唐瑜怎么也没有想到,自己这刚一松口,就得面临这个问题。入赘还是娶她?
“你对我的身份真的不在意?”唐瑜已经二十多岁了,在临江的时候,县令也曾经给他介绍过几个女子。甚至还有一两个谈婚论嫁了,只是一听唐瑜的过去,女方就退却了。
“我又不是傻子,你什么身份我能不知道?”温婉轻笑:“你都不嫌弃我二嫁,我为什么要嫌弃你呢。”
这年头,二嫁的女子可是不守妇道的典范。
唐瑜苦笑。
白漠那个人,唐瑜也算是印象深刻了。那种人,凭什么配得上温婉。但是自己。
“你最近不是在查你家的案子么?什么时候能查出来?”温婉开口。
唐瑜愣住了,然后想起,自己是用临江集团的人力物力查案子,想要瞒着温婉是不可能的。不过,她怎么知道,自家案子有问题?
“那个吏部尚书到底是什么人?”温婉问道。
唐瑜没有回答。
他不可能让一个女人为自己报仇,自然也不愿意让温婉身上的担子更重:“阿婉,等我为家族翻案,我们便成婚吧。”
“好!”温婉决定,一定要给唐瑜最好的助攻!
☆、第四百二十一章 常黎
唐瑜跟温婉在一起的时候,容白正在跟常黎聊天。
常黎是白鹭书院最年轻的山长,自然不像旁人那样鄙夷女子和孩子。书院里面,容白不能去,但是会客厅还是能去的。
所以,常黎在会客厅招待了京城分院的一行人。
“我总是看着你挺面熟的。”容白皱眉看着常黎。
常黎不像一般书生那样温文尔雅,反而有点黑瘦。虽然穿着书生常穿的衣衫,但是从头到尾,都满满的违和感。

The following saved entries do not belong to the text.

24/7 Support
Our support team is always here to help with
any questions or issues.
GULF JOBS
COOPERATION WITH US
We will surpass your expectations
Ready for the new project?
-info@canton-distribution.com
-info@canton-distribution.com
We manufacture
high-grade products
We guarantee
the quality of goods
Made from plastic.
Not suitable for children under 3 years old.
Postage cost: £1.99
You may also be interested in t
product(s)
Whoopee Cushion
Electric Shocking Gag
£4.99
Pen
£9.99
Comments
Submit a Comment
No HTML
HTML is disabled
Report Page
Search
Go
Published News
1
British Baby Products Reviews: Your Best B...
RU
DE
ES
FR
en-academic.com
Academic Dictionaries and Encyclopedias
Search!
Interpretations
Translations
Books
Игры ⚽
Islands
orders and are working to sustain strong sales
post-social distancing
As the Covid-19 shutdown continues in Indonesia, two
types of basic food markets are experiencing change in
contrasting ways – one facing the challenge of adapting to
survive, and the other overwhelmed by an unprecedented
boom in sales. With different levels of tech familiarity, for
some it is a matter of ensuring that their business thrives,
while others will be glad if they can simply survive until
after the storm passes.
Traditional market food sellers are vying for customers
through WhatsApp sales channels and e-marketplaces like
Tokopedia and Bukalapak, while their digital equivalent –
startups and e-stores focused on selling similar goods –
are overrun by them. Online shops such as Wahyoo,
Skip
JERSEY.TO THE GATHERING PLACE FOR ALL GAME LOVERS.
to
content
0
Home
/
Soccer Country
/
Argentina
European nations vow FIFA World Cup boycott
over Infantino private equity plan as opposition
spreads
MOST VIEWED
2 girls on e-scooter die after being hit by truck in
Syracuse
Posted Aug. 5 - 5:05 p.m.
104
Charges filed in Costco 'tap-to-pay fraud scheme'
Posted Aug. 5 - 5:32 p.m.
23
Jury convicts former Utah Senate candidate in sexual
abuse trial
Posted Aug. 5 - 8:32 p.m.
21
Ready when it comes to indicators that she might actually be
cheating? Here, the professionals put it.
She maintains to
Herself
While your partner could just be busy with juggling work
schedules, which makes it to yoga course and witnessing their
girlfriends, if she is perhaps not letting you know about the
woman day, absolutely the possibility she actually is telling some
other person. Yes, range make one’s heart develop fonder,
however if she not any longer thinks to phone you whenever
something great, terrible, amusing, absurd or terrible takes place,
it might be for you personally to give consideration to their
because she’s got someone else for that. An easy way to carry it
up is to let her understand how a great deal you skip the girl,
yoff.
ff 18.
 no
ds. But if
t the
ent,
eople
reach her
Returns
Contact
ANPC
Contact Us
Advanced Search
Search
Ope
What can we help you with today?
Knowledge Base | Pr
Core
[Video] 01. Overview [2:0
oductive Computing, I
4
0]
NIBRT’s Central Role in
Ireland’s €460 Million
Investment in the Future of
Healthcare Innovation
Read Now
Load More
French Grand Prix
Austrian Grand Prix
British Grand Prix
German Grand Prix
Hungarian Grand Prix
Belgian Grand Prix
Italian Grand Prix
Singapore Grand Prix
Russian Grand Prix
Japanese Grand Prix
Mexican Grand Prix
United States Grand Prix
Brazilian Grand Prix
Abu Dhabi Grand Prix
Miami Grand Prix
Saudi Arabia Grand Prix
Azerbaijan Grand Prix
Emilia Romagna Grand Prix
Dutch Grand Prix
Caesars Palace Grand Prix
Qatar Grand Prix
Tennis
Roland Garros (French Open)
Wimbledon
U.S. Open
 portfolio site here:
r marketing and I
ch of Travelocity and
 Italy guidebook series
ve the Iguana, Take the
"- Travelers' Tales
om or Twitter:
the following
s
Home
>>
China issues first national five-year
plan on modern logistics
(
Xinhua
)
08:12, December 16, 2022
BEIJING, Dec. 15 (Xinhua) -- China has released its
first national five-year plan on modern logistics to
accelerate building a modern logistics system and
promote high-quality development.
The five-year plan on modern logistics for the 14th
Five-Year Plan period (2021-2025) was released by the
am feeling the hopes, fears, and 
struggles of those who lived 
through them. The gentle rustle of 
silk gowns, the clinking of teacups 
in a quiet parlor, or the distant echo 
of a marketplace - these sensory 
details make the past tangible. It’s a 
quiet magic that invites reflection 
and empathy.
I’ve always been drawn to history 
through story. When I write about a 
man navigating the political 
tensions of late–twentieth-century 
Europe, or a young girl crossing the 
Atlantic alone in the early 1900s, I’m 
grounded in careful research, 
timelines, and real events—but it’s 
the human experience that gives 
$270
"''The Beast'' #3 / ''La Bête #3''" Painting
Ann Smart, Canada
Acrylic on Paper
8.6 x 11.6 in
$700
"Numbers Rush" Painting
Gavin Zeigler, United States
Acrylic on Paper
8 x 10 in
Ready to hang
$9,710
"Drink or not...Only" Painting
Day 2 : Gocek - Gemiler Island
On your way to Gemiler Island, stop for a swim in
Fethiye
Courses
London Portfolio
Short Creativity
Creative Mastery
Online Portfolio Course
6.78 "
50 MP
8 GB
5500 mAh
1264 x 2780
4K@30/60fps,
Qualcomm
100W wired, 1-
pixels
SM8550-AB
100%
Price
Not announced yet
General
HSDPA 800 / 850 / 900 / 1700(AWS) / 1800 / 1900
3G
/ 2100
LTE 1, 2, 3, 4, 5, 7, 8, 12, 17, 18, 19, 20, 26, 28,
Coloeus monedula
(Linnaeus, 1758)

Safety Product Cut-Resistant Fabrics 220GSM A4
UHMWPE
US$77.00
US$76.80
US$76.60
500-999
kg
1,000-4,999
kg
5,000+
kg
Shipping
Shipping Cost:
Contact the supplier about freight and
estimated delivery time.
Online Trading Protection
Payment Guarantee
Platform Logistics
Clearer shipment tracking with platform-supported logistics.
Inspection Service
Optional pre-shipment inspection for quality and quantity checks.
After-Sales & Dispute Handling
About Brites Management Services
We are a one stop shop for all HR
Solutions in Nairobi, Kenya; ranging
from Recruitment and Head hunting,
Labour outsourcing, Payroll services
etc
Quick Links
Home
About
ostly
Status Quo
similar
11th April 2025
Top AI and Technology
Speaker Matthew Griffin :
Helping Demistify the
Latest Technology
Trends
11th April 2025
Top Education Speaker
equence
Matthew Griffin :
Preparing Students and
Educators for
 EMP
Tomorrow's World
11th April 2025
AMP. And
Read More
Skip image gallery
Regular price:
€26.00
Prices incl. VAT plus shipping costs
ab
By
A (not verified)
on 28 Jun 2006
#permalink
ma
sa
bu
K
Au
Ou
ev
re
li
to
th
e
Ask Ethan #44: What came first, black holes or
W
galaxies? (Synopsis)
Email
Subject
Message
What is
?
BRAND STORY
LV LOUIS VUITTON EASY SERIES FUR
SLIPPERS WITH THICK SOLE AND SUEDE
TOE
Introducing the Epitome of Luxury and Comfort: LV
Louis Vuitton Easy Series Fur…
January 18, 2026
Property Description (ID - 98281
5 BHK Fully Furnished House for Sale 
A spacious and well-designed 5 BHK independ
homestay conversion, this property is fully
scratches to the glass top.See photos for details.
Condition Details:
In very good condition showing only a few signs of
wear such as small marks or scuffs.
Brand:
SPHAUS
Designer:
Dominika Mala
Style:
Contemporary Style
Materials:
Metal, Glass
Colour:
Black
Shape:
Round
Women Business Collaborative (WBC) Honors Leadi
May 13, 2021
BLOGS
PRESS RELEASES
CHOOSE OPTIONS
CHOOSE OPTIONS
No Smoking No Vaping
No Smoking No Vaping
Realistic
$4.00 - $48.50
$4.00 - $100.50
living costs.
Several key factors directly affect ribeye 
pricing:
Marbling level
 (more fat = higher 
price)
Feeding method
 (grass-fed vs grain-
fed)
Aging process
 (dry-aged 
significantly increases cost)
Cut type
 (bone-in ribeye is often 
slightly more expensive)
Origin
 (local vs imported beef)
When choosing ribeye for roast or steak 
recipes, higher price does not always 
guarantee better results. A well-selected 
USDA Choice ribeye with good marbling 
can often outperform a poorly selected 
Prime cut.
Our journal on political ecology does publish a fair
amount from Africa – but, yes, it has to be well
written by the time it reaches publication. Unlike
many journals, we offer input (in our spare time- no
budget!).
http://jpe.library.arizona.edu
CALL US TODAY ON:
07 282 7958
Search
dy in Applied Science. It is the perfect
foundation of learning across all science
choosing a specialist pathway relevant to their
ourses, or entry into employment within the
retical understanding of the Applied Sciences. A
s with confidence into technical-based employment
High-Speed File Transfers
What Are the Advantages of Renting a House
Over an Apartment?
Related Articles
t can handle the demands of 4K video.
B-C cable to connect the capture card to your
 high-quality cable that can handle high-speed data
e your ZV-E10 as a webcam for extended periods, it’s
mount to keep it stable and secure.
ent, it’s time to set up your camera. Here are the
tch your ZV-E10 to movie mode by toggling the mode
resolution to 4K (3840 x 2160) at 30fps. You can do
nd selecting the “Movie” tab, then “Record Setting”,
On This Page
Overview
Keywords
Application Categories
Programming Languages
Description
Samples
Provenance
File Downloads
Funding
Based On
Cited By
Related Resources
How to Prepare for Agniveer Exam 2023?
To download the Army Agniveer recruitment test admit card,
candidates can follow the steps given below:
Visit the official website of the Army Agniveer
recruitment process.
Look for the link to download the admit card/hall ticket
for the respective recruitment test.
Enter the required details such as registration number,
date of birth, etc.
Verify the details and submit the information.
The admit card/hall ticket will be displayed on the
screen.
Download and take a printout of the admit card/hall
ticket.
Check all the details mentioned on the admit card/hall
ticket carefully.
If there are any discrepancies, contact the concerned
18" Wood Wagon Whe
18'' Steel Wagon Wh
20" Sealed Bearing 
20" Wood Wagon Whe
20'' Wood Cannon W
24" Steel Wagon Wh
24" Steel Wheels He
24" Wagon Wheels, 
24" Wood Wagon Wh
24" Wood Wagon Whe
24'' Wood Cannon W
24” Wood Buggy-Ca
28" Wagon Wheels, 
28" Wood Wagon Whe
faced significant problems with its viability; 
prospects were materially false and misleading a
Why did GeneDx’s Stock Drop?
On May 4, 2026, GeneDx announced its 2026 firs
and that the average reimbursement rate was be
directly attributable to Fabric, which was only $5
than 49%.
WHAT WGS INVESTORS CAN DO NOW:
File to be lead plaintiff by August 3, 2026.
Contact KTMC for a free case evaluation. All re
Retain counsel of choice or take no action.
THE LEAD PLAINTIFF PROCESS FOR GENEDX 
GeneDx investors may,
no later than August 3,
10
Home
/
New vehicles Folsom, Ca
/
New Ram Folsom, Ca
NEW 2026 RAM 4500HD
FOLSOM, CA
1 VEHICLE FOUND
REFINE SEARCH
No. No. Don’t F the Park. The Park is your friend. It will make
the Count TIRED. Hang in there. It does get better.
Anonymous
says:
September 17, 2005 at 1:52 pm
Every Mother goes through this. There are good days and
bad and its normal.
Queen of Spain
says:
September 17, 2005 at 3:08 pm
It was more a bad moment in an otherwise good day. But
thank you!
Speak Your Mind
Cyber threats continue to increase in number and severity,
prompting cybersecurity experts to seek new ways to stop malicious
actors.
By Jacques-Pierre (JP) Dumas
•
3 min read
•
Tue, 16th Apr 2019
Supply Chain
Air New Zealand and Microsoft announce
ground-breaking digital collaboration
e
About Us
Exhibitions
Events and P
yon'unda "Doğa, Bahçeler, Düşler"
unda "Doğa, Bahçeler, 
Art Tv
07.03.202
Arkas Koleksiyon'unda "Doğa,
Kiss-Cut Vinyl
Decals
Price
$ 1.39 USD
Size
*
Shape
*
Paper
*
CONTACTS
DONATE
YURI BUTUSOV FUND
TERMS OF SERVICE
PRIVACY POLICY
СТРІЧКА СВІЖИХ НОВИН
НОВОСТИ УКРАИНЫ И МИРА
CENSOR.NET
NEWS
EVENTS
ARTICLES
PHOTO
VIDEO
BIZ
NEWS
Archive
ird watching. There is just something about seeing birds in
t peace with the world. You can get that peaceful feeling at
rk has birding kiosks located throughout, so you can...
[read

“当初李夫人与家兄一起扬名校场。”常黎一开口,容白觉得这人应该是个真文化人。这种说话方式,容白见过的人,只有读了好多年书的才有。而且,必须在这个时代读书才有可能。
和他哥哥在校场扬名?姓常的,似乎只有一个。
“你是常睿诚的弟弟?”容白愣了。
“嗯。”常黎点点头:“家兄当初多亏李夫人的照顾了。”
联想到常睿诚,容白终于明白,自己为什么觉得眼前人眼熟了。两人虽然打扮差得有点多,但是都是黑黑瘦瘦的。
“没照顾他。”容白有点尴尬。
在临江的时候,容白真的照顾过很多人,但是,常县令带来的那一批人,容白是真的没照顾过。让他们在山里经历地狱模式的训练,反正不可能叫什么照顾。
常黎没接话。
他目光落在容白身后的孩子们身上。
容白带来的孩子,年纪都比较小。不过,越是年纪小的孩子,脸上的乌青也越多。结合容白之前说的话,常黎知道,这些乌青都是容白申讨的人弄的。
容白顺着常黎的目光转头,忽然想起自己来的目的,坐直身子:“我们也不套近乎了,我来就是为孩子们讨个公道的。那画舫一层,我们先付银子包了的,于情于理,都不应该找我们麻烦。”
常黎默默的点头。
“咱们两家都是书院,出了这种事情,也不好上公堂。我们家的孩子年纪都小,万一留下心理阴影就不好了。”容白继续,这些话都是温婉教的。